■ DIRECTIONS FOR THIS TASK
The copy you print must match the listing exactly, with its pictures removed.

■ DATA SECTION
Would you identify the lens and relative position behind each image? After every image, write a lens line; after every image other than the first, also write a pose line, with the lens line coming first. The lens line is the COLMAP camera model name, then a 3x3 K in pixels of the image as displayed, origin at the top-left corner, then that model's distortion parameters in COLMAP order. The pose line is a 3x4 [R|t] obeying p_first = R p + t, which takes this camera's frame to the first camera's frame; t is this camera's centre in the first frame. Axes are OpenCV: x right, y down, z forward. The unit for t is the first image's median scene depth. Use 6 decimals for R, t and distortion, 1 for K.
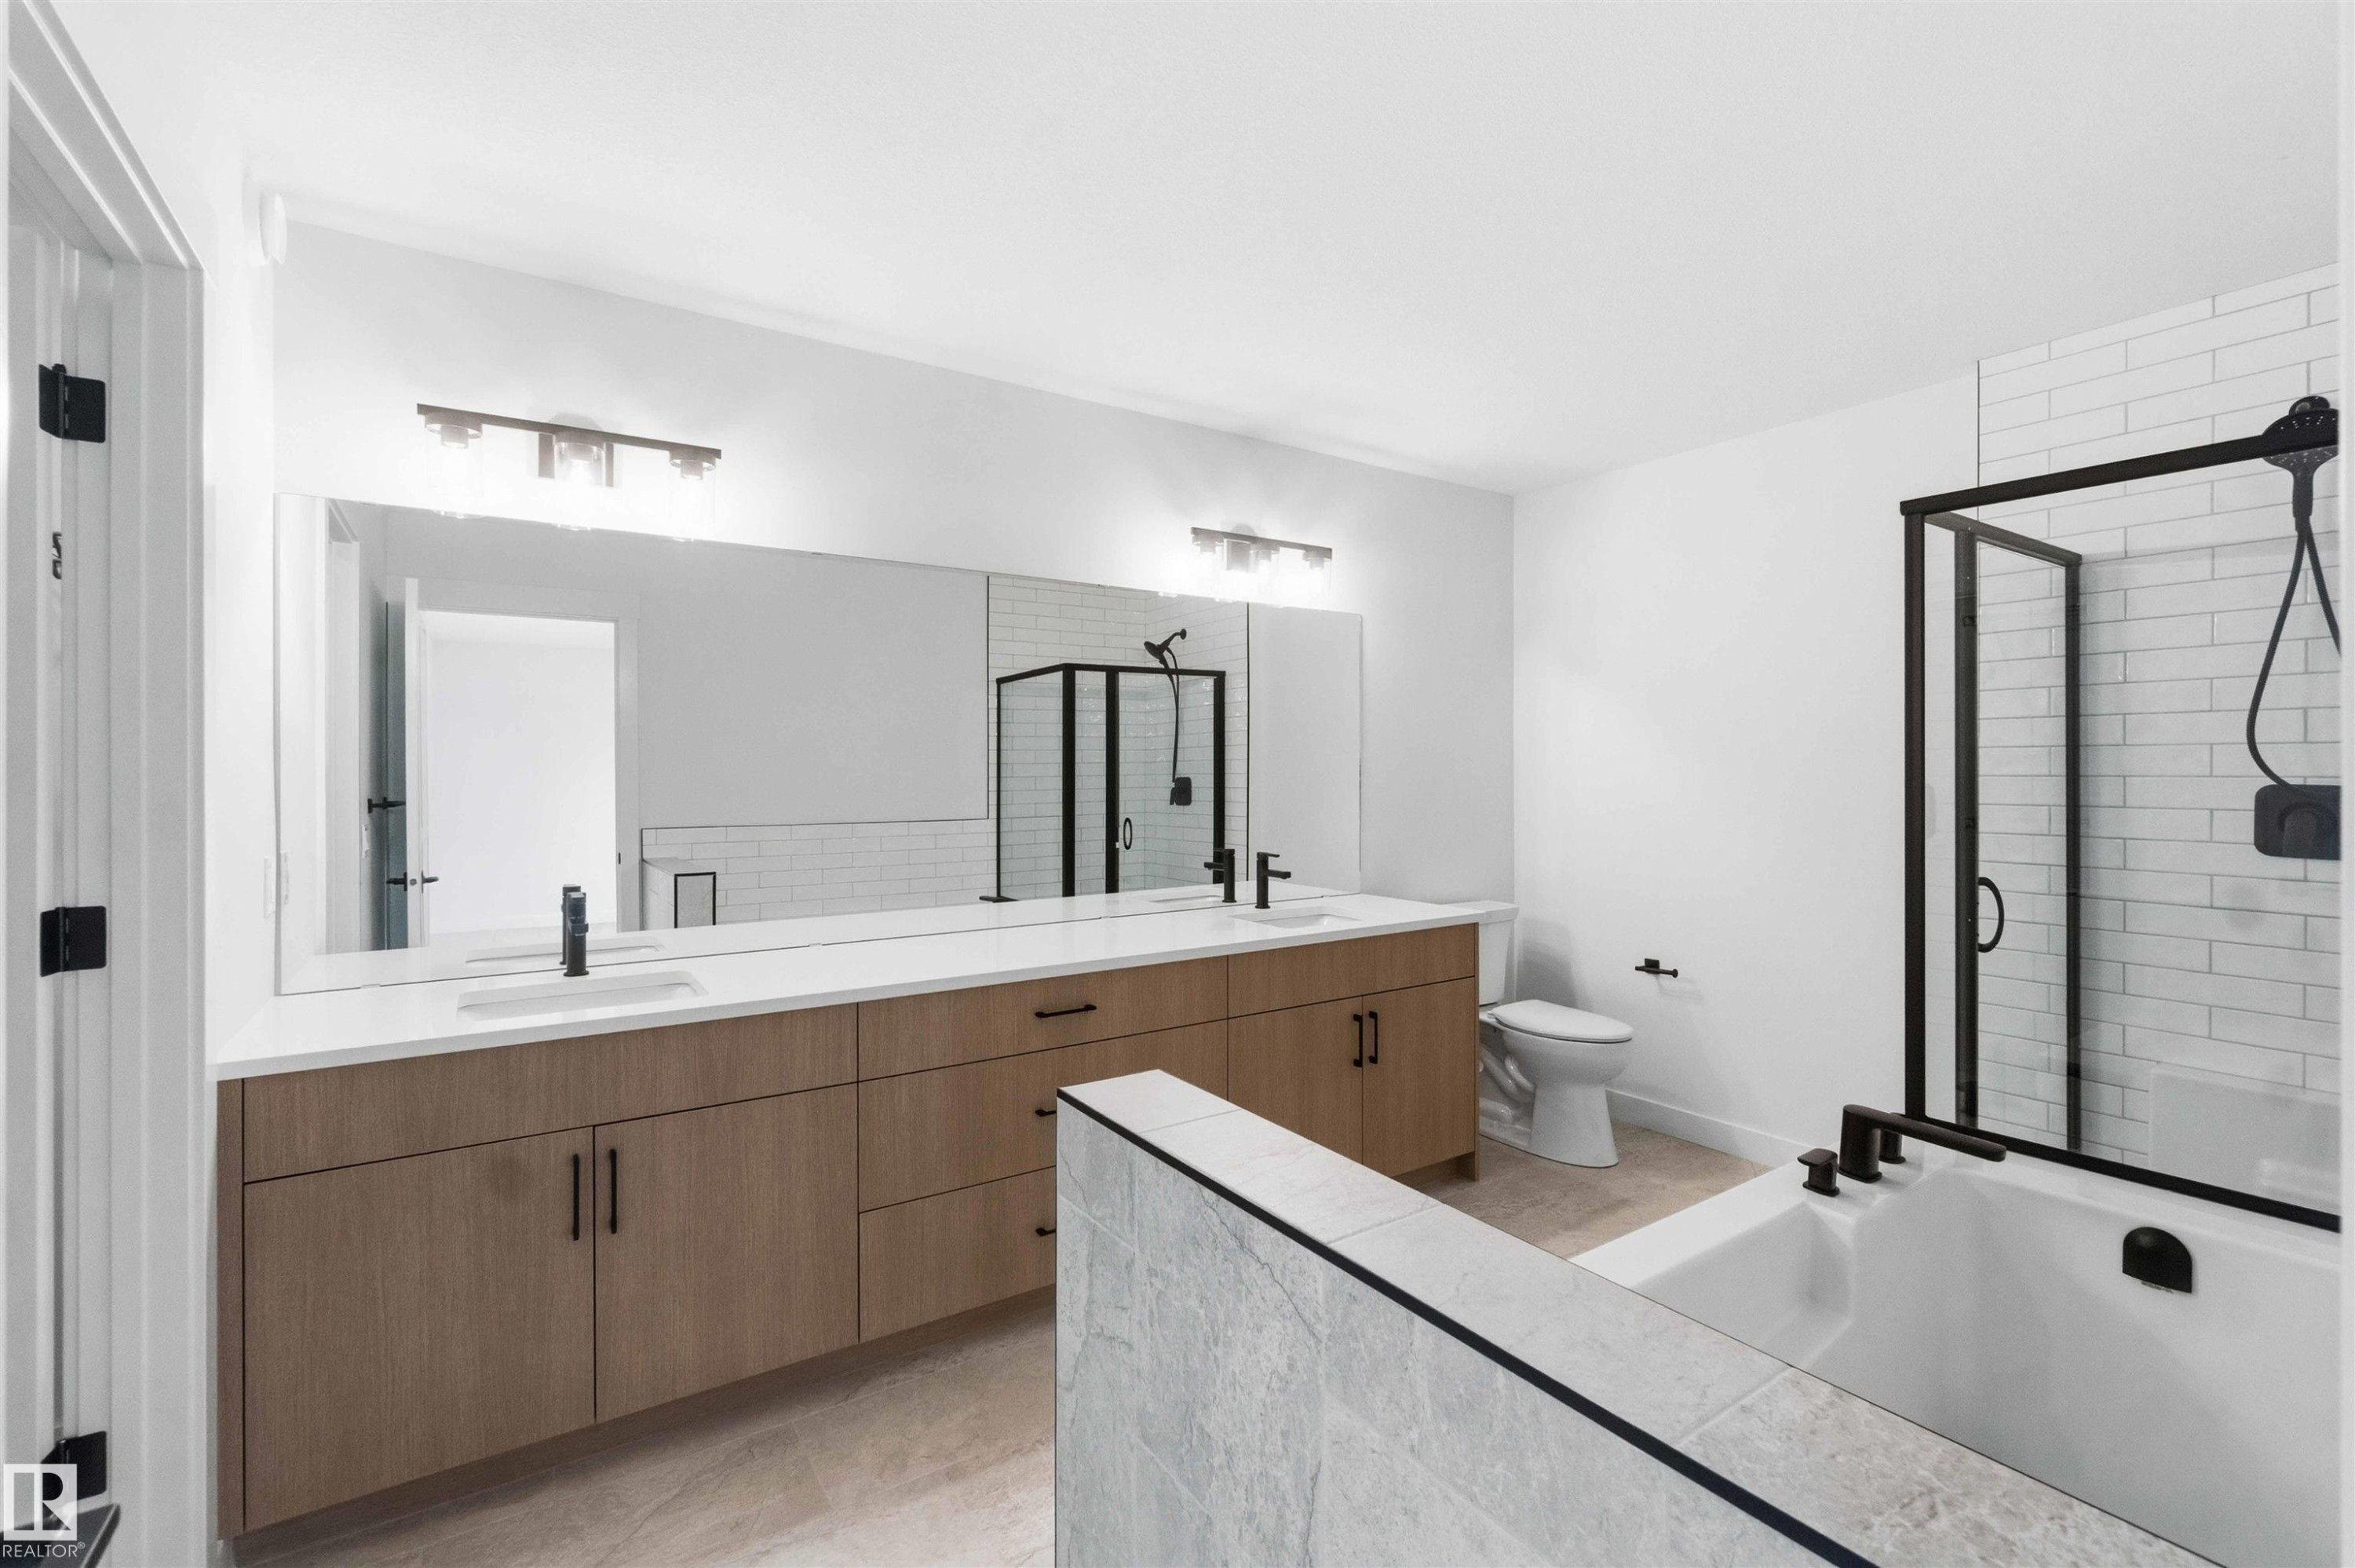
lens RADIAL K [[1022.8, 0, 1173.1], [0, 1022.8, 776.3], [0, 0, 1]] dist [-0.005594, 0.001093]
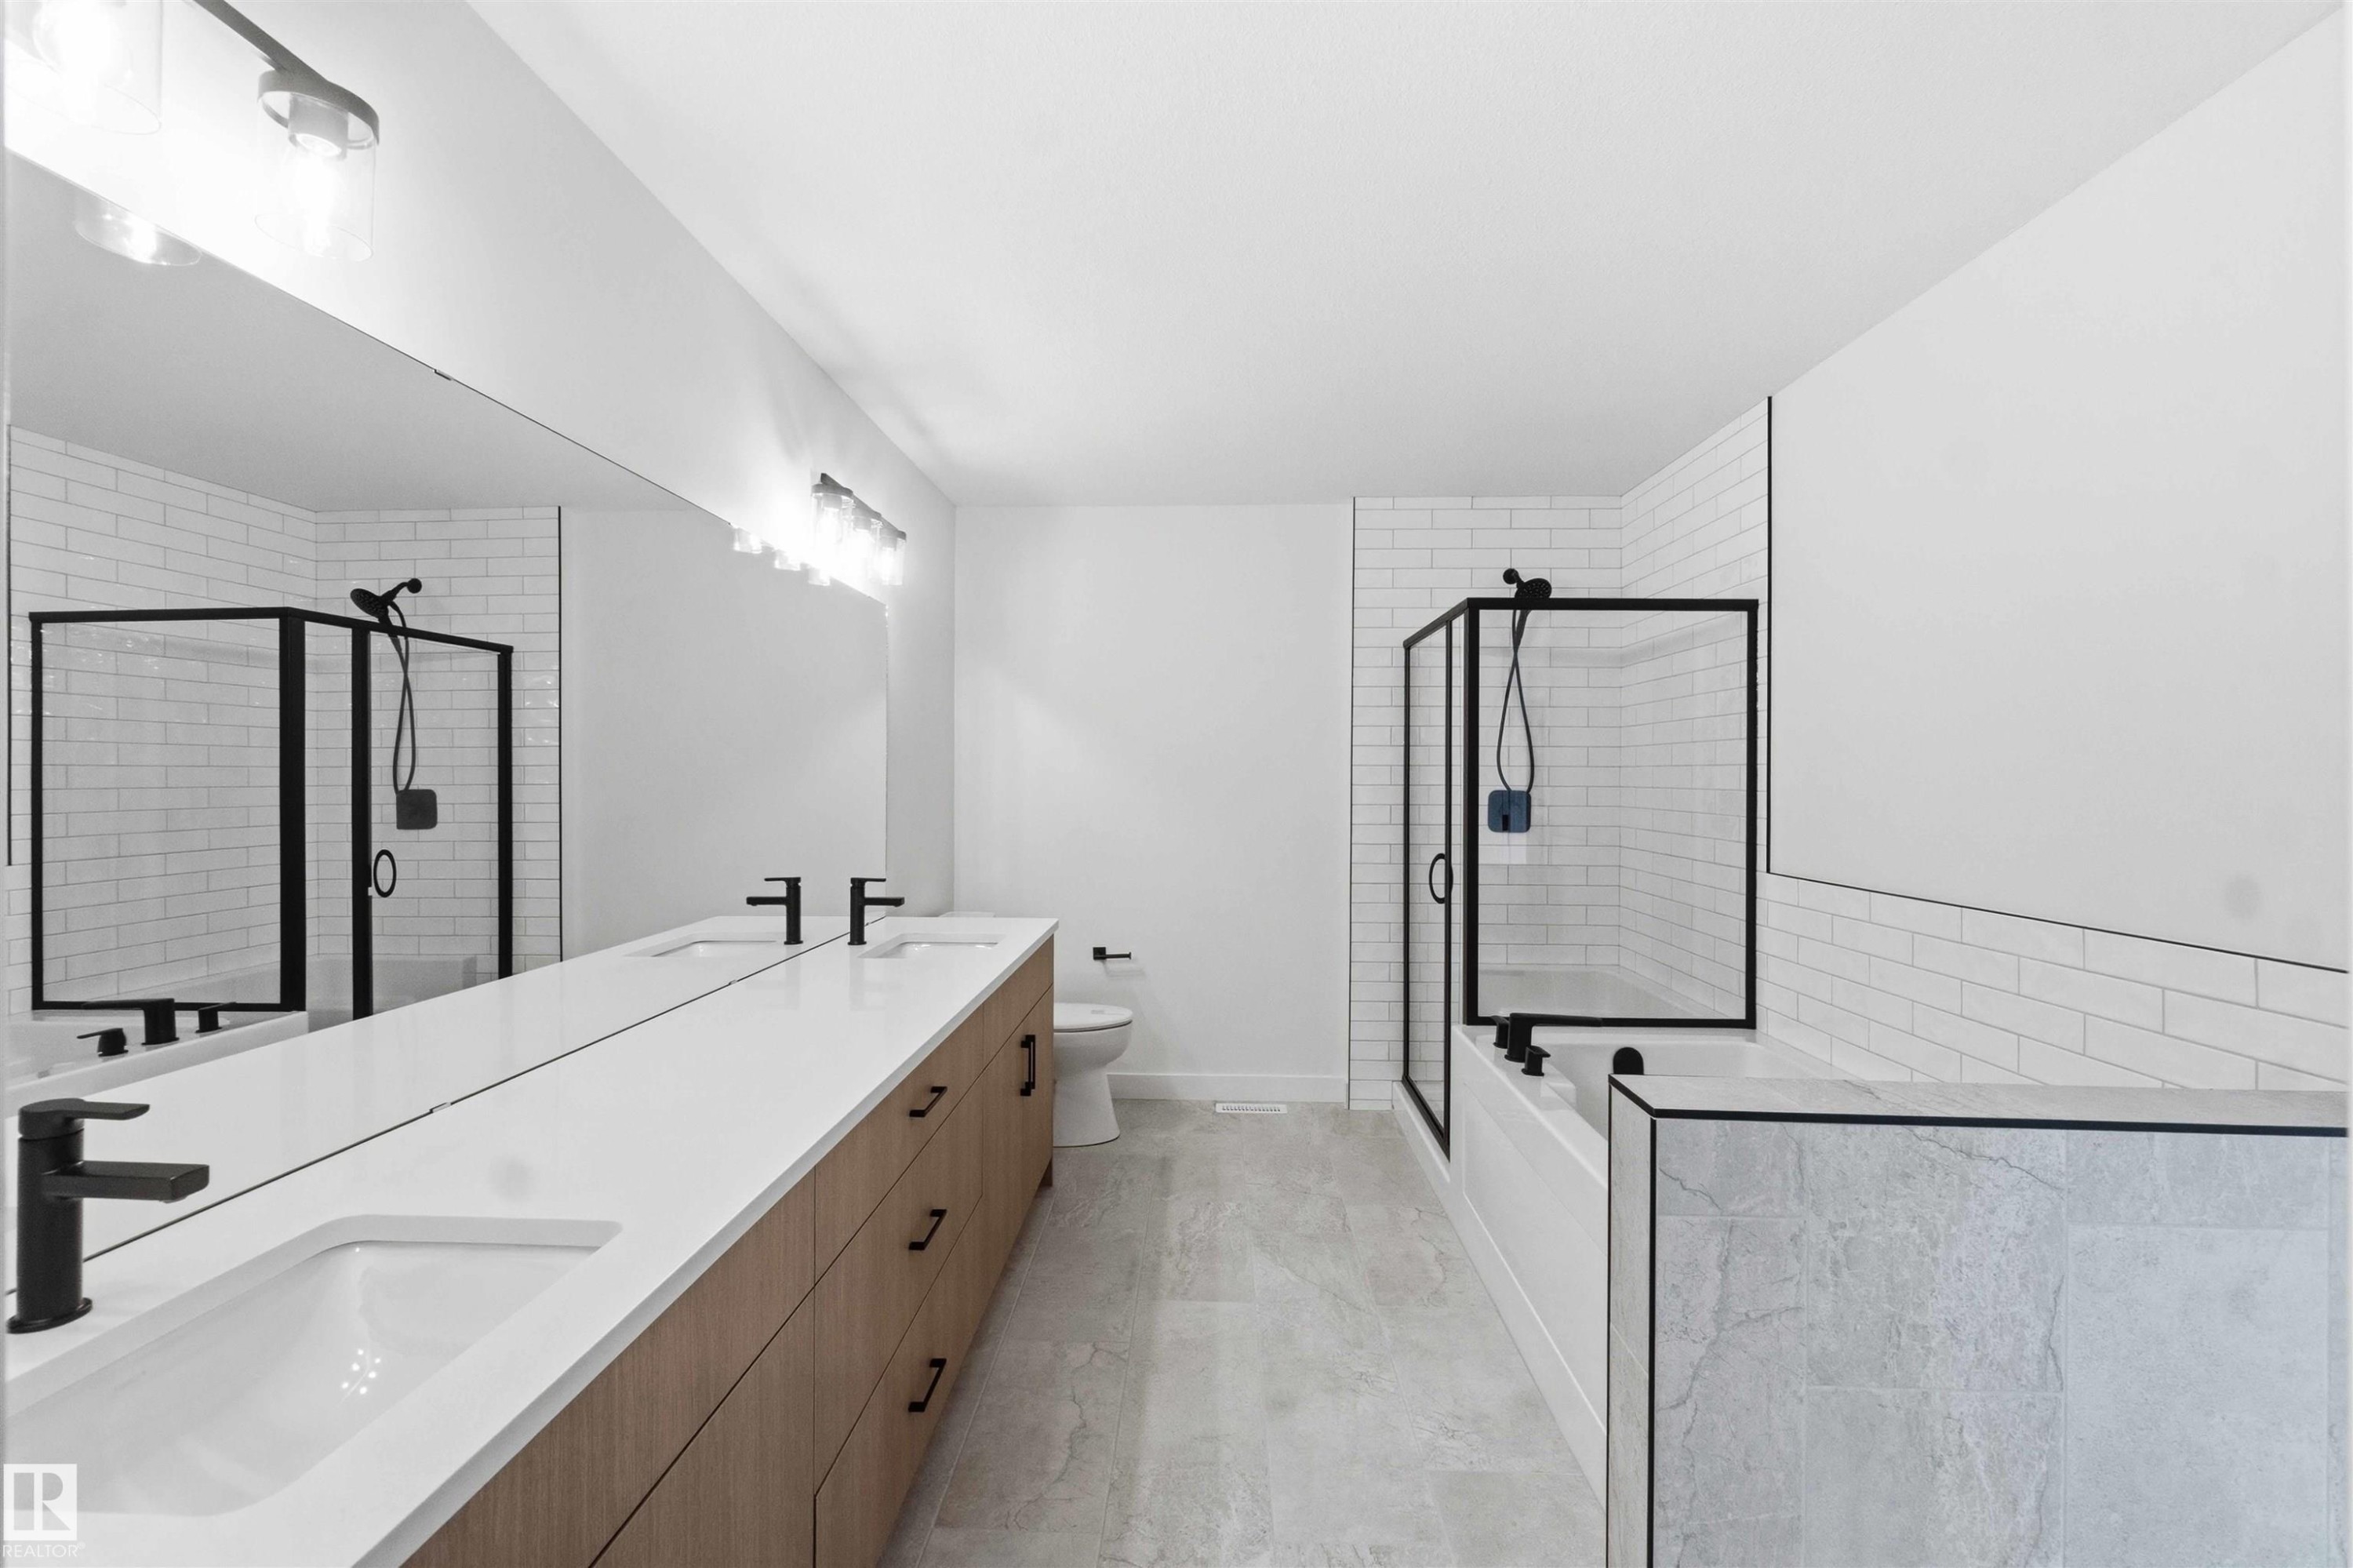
lens RADIAL K [[1022.1, 0, 1172.1], [0, 1022.1, 776.3], [0, 0, 1]] dist [-0.005594, 0.001093]
pose [[0.590250, 0.003731, 0.807212, -1.220254], [0.001667, 0.999982, -0.005840, -0.010104], [-0.807219, 0.004793, 0.590233, 0.820010]]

■ EXERCISE ANSWER
Would you identify the lens and relative position behind each image? After every image, write a lens line; after every image other than the first, also write a pose line, with the lens line coming first. The lens line is the COLMAP camera model name, then a 3x3 K in pixels of the image as displayed, origin at the top-left corner, then that model's distortion parameters in COLMAP order. The pose line is a 3x4 [R|t] obeying p_first = R p + t, which takes this camera's frame to the first camera's frame; t is this camera's centre in the first frame. Axes are OpenCV: x right, y down, z forward. The unit for t is the first image's median scene depth. Use 6 decimals for R, t and distortion, 1 for K.
lens RADIAL K [[1022.8, 0, 1173.1], [0, 1022.8, 776.3], [0, 0, 1]] dist [-0.005594, 0.001093]
lens RADIAL K [[1022.1, 0, 1172.1], [0, 1022.1, 776.3], [0, 0, 1]] dist [-0.005594, 0.001093]
pose [[0.590250, 0.003731, 0.807212, -1.220254], [0.001667, 0.999982, -0.005840, -0.010104], [-0.807219, 0.004793, 0.590233, 0.820010]]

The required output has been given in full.